- _EXCERPT PROVIDED_:
-=-=-=-=-

What you actually need (if you only read calendar events):

const scopes = [
  'https://www.googleapis.com/auth/calendar.events.readonly',
];

Request the minimum scope. Users see what you're asking for. Broad scopes erode trust and create liability.

4. File System Access

What AI generates in Docker:

FROM node:20
WORKDIR /app
COPY . .
RUN npm install
# Running as root with full filesystem access
CMD ["node", "server.js"]

What production needs:

FROM node:20-slim AS build
WORKDIR /app
COPY package*.json ./
RUN npm ci --only=production
COPY . .

FROM node:20-slim
RUN groupadd -r appuser && useradd -r -g appuser -d /app -s /sbin/nologin appuser
WORKDIR /app
COPY --from=build --chown=appuser:appuser /app .

# Read-only filesystem where possible
RUN chmod -R 555 /app
# Writable only where needed
RUN mkdir -p /app/tmp && chown appuser:appuser /app/tmp

USER appuser
CMD ["node", "server.js"]

5. Container and Kubernetes Permissions

What AI generates:

apiVersion: v1
kind: Pod
spec:
  containers:
  - name: app
    image: myapp:latest
    # No security context at all — runs as root by default

What production needs:

apiVersion: v1
kind: Pod
spec:
  securityContext:
    runAsNonRoot: true
    runAsUser: 1000
    fsGroup: 1000
  containers:
  - name: app
    image: myapp:latest
    securityContext:
      allowPrivilegeEscalation: false
      readOnlyRootFilesystem: true
      capabilities:
        drop:
          - ALL
    volumeMounts:
    - name: tmp
      mountPath: /tmp
  volumes:
  - name: tmp
    emptyDir: {}

The Permission Audit Process

Run this audit on every AI-generated codebase before deploying:

Step 1: Find All Credentials and Roles

# Search for IAM, role, and permission patterns
grep -rn "iam\|role\|permission\|grant\|policy\|admin\|root\|superuser" \
  --include="*.tf" --include="*.yaml" --include="*.yml" \
  --include="*.json" --include="*.sql" --include="*.ts" \
  --include="*.js" --include="*.py"

Step 2: Check for Wildcards

# Find wildcard permissions
grep -rn '"*"\|Action.*\*\|Resource.*\*\|scope.*subscription' \
  --include="*.tf" --include="*.json" --include="*.yaml"

Step 3: Verify Database Connections

# Find database connection strings — are they using root?

-=-=-=-=-

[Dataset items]
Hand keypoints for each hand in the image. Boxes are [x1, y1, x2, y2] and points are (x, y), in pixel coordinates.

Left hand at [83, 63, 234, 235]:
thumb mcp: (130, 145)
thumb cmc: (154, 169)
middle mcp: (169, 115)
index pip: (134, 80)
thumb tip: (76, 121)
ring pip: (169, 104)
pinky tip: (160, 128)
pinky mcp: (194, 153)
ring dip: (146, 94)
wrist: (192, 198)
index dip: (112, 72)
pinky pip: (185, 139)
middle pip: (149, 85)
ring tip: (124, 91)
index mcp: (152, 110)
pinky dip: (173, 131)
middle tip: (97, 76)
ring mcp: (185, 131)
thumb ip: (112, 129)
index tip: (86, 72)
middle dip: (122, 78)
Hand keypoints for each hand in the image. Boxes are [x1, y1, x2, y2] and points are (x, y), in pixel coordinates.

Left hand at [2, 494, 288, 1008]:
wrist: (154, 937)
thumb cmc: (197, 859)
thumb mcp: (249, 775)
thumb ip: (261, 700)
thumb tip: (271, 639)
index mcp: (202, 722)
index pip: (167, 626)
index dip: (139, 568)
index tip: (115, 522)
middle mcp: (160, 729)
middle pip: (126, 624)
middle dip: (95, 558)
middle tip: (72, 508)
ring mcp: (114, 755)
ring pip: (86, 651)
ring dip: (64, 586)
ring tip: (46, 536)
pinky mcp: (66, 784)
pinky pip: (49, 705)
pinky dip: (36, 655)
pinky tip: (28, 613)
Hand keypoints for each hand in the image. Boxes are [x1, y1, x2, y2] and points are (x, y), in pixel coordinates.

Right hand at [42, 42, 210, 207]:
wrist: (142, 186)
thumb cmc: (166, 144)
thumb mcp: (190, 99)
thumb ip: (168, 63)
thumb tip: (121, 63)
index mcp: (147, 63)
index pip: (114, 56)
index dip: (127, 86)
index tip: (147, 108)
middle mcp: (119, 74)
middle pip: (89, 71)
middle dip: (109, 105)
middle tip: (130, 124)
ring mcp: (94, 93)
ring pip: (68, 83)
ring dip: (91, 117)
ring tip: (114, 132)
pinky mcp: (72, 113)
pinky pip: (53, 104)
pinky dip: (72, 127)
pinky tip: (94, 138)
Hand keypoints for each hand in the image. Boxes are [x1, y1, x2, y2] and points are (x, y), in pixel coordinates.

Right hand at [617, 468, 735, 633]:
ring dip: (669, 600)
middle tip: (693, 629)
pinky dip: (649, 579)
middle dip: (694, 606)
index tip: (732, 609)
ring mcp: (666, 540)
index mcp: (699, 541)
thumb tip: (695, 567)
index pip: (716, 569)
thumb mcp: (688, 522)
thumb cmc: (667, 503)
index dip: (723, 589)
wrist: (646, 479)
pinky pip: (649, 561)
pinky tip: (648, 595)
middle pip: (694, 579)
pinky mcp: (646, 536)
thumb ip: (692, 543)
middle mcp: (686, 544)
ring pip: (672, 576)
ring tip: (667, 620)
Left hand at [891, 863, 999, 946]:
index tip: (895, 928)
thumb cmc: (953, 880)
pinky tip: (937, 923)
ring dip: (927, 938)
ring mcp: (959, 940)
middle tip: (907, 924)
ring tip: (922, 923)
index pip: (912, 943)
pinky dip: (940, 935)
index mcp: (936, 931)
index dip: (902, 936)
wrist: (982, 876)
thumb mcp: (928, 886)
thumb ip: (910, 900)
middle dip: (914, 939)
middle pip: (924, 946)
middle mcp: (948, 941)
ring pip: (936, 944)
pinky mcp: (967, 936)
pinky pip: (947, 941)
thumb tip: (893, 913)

-=-=-=-=-

- _ASSIGNMENT_: Please rewrite the excerpt from "What you actually" to "and create liability.", changing "minimum" to "narrowest".

- _RESULT FOR THIS EXERCISE_:
What you actually need (if you only read calendar events):

const scopes = [
  'https://www.googleapis.com/auth/calendar.events.readonly',
];

Request the narrowest scope. Users see what you're asking for. Broad scopes erode trust and create liability.